Data science’s open-source roots and the value of community collaboration
Oct 12, 2020By Peter Wang
Over the last decade, open source has fueled many innovations throughout the tech stack. From operating systems to machine learning frameworks, open source has become the de facto choice to leverage the newest and greatest tools. As even staid enterprises turn to open source to power their operations, it’s clear that the benefits aren’t solely found in avoiding vendor lock-in or even cost savings—open source has simply become the superior choice for innovation.
This is because open source is a powerful example of human collaboration, capturing how we can go further together. Labels related to employer, geographical location, and language disappear in the open-source community, and the shared goal of innovation prevails as the guiding force. In the data science field, open source has also enabled ubiquity and access, providing a shared toolkit for practitioners, executives, and students alike to build off of. Open source’s values of democratization and collaboration are intertwined with the data science discipline, and will be key in fueling continued innovation.
The ecology of open source
Open source’s development can be thought of as an ecology, where the vibrancy of the community and its shared mission are what propel the collective forward. For sustainable open source, companies cannot pick the fruits of the community’s labor without tending the overall garden. Instead, companies must recognize the value of investing over time in open source as a community—even when it’s not easy to trace the immediate return on that investment. This way of thinking can seem counterintuitive to traditional “business” logic, but will ultimately pay dividends in the form of accelerated innovation and foundational technical standards.
In a corporate environment, practitioners must be empowered to give back to the community beyond the specific needs of their own company and listen to conversations around how a certain framework can evolve to serve more use cases.
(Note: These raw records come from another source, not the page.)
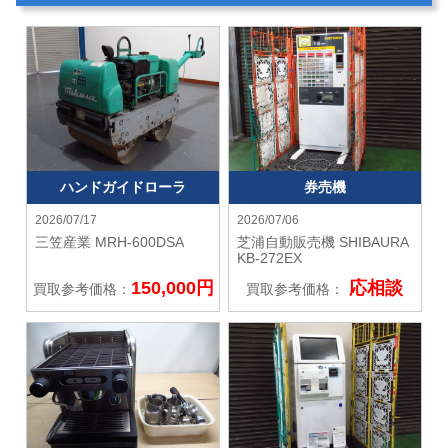
ハンドガイドローラ
券売機
2026/07/17
2026/07/06
三笠産業
MRH-600DSA
芝浦自動販売機 SHIBAURA
KB-272EX
150,000円
応相談
買取参考価格：
買取参考価格：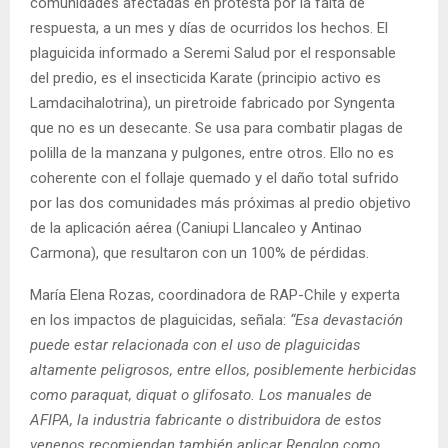
comunidades afectadas en protesta por la falta de
respuesta, a un mes y días de ocurridos los hechos. El
plaguicida informado a Seremi Salud por el responsable
del predio, es el insecticida Karate (principio activo es
Lamdacihalotrina), un piretroide fabricado por Syngenta
que no es un desecante. Se usa para combatir plagas de
polilla de la manzana y pulgones, entre otros. Ello no es
coherente con el follaje quemado y el daño total sufrido
por las dos comunidades más próximas al predio objetivo
de la aplicación aérea (Caniupi Llancaleo y Antinao
Carmona), que resultaron con un 100% de pérdidas.
María Elena Rozas, coordinadora de RAP-Chile y experta
en los impactos de plaguicidas, señala:
“Esa devastación
puede estar relacionada con el uso de plaguicidas
altamente peligrosos, entre ellos, posiblemente herbicidas
como paraquat, diquat o glifosato. Los manuales de
AFIPA, la industria fabricante o distribuidora de estos
venenos recomiendan también aplicar Renglon como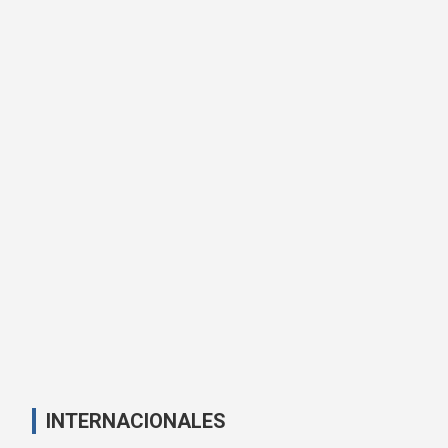
INTERNACIONALES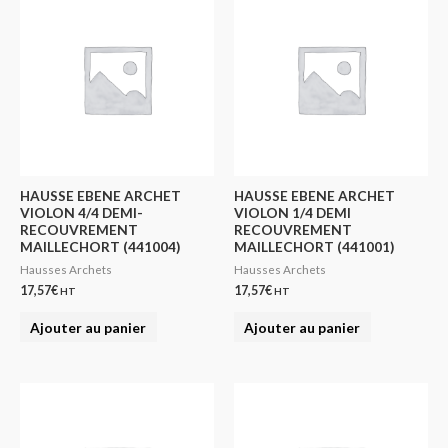
HAUSSE EBENE ARCHET
HAUSSE EBENE ARCHET
VIOLON 4/4 DEMI-
VIOLON 1/4 DEMI
RECOUVREMENT
RECOUVREMENT
MAILLECHORT (441004)
MAILLECHORT (441001)
Hausses Archets
Hausses Archets
17,57
€
17,57
€
HT
HT
Ajouter au panier
Ajouter au panier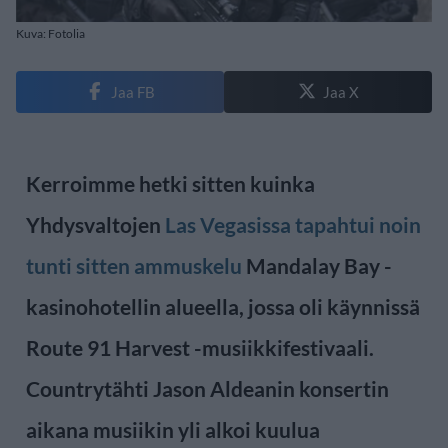
Kuva: Fotolia
Jaa FB
Jaa X
Kerroimme hetki sitten kuinka
Yhdysvaltojen
Las Vegasissa tapahtui noin
tunti sitten ammuskelu
Mandalay Bay -
kasinohotellin alueella, jossa oli käynnissä
Route 91 Harvest -musiikkifestivaali.
Countrytähti Jason Aldeanin konsertin
aikana musiikin yli alkoi kuulua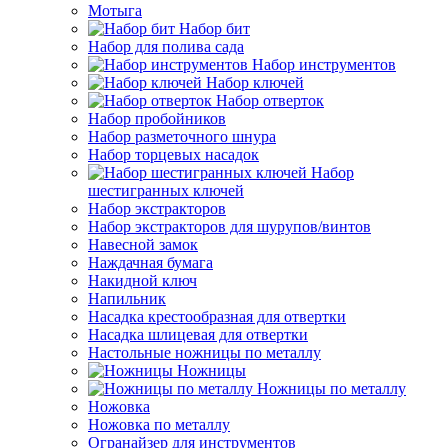
Мотыга
Набор бит
Набор для полива сада
Набор инструментов
Набор ключей
Набор отверток
Набор пробойников
Набор разметочного шнура
Набор торцевых насадок
Набор
шестигранных ключей
Набор экстракторов
Набор экстракторов для шурупов/винтов
Навесной замок
Наждачная бумага
Накидной ключ
Напильник
Насадка крестообразная для отвертки
Насадка шлицевая для отвертки
Настольные ножницы по металлу
Ножницы
Ножницы по металлу
Ножовка
Ножовка по металлу
Огранайзер для инструментов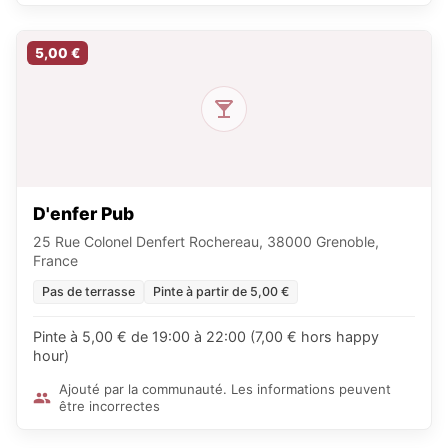
5,00 €
D'enfer Pub
25 Rue Colonel Denfert Rochereau, 38000 Grenoble,
France
Pas de terrasse
Pinte à partir de 5,00 €
Pinte à 5,00 € de 19:00 à 22:00 (7,00 € hors happy
hour)
Ajouté par la communauté. Les informations peuvent
être incorrectes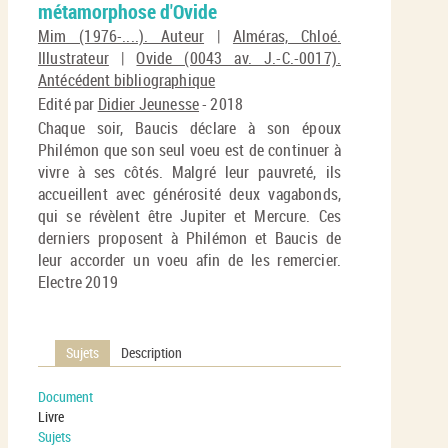
métamorphose d'Ovide
(No
pa
fenê
Mim (1976-....). Auteur
|
Alméras, Chloé.
ma
Illustrateur
|
Ovide (0043 av. J.-C.-0017).
Antécédent bibliographique
Edité par
Didier Jeunesse
- 2018
Chaque soir, Baucis déclare à son époux
Philémon que son seul voeu est de continuer à
vivre à ses côtés. Malgré leur pauvreté, ils
accueillent avec générosité deux vagabonds,
qui se révèlent être Jupiter et Mercure. Ces
derniers proposent à Philémon et Baucis de
leur accorder un voeu afin de les remercier.
Electre 2019
Sujets
Description
Document
Livre
Sujets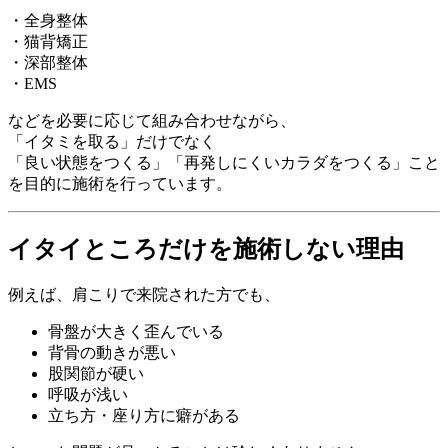
・全身整体
・猫背矯正
・深部整体
・EMS
などを必要に応じて組み合わせながら、
「イタミを取る」だけでなく
「良い状態をつくる」「再発しにくいカラダをつくる」こと
を目的に施術を行っています。
イタイところだけを施術しない理由
例えば、肩こりで来院された方でも、
骨盤が大きく歪んでいる
背骨の動きが悪い
股関節が硬い
呼吸が浅い
立ち方・座り方に癖がある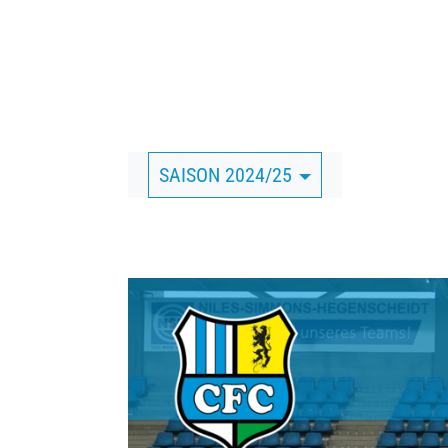
BUSINESS
SÜDKURVE
TICKETING
SAISON 2024/25
CHEMNITZER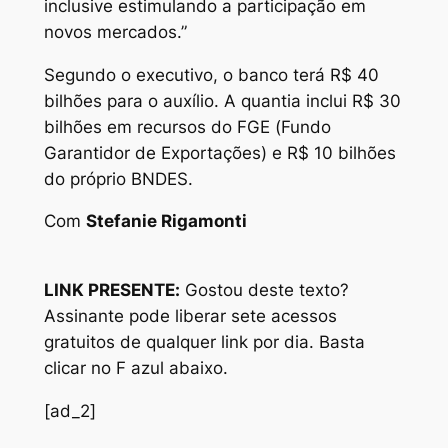
inclusive estimulando a participação em
novos mercados.”
Segundo o executivo, o banco terá R$ 40
bilhões para o auxílio. A quantia inclui R$ 30
bilhões em recursos do FGE (Fundo
Garantidor de Exportações) e R$ 10 bilhões
do próprio BNDES.
Com
Stefanie Rigamonti
LINK PRESENTE:
Gostou deste texto?
Assinante pode liberar sete acessos
gratuitos de qualquer link por dia. Basta
clicar no F azul abaixo.
[ad_2]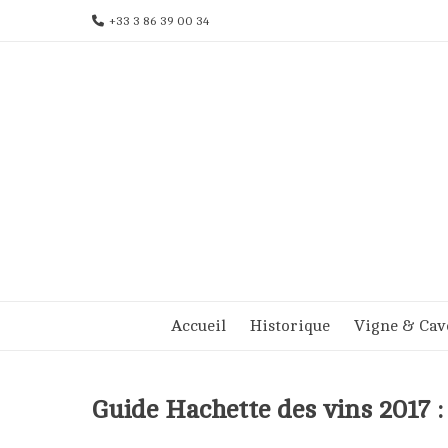
Aller
+33 3 86 39 00 34
au
contenu
Accueil
Historique
Vigne & Cav
Guide Hachette des vins 2017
A community-based approach to open source will create exponential value in the long run, and the growth of projects such as Dask and Numba illuminate the path for developing common goods.
The open data science movement
It’s no coincidence that many parts of a data scientist’s toolkit have roots in open source. Apache Hadoop’s rise reflected the big data movement, and now many of today’s leading AI applications are powered by TensorFlow. At the core of our work, we rely on notebooks, which are inherently collaborative via link without any necessary installs of software packages. These roots of broad accessibility and open collaboration manifest throughout the best data science work. Just like strong community involvement is critical to the development of innovative open-source software, we believe that the same spirit of collaboration and community is essential to the continued development of data science as a practice.
Because the data science field is relatively young, practitioners have learned to turn to each other to share best practices and standards. In listening to data scientists, we’ve found that online question-and-answer community resources and technical documentation are considered especially helpful for practitioners when they “get stuck.” This is also why industry conferences and virtual communities are a key source of professional development for practitioners of all levels. When new frameworks and methods are being created and discussed at breakneck speed, everyone needs to keep a close eye on the industry’s pulse so they can share what’s worked for them, and learn what could help them. Executives must encourage this culture of continuous learning to not only bring back new trends and ideas to their organizations, but also give back to their communities. For this reason, data science and open source go hand in hand, even beyond the software itself.
Establishing openness as a practice
To formalize the value of community in data science, I believe the industry should create a professional cohort for data scientists. Similar to the American Medical Association or the American Bar Association, a governing body will help data science mature as a unique discipline and epitomize the value of going further together. It will serve to maintain professional standards, uphold best practices, and provide guidance to both employers and educators. The act of coming together and agreeing upon standards will also equip us to better tackle difficult but important issues such as ethics and fairness in data. Such an association will require involvement from all players in the data science industry, regardless of influence or size, to ensure the collective good is being served.
We’re witnessing an incredible rate of innovation in data science right now, bolstered by collaborative work. Innovation atrophies in isolation—or in this case, vendor-defined silos. To keep the magic of open collaboration in data science alive, we must remember that an open-source culture is not the means to an end, but the end that we must strive towards. This will be the only way to ensure that our ceiling of innovation continues to rise.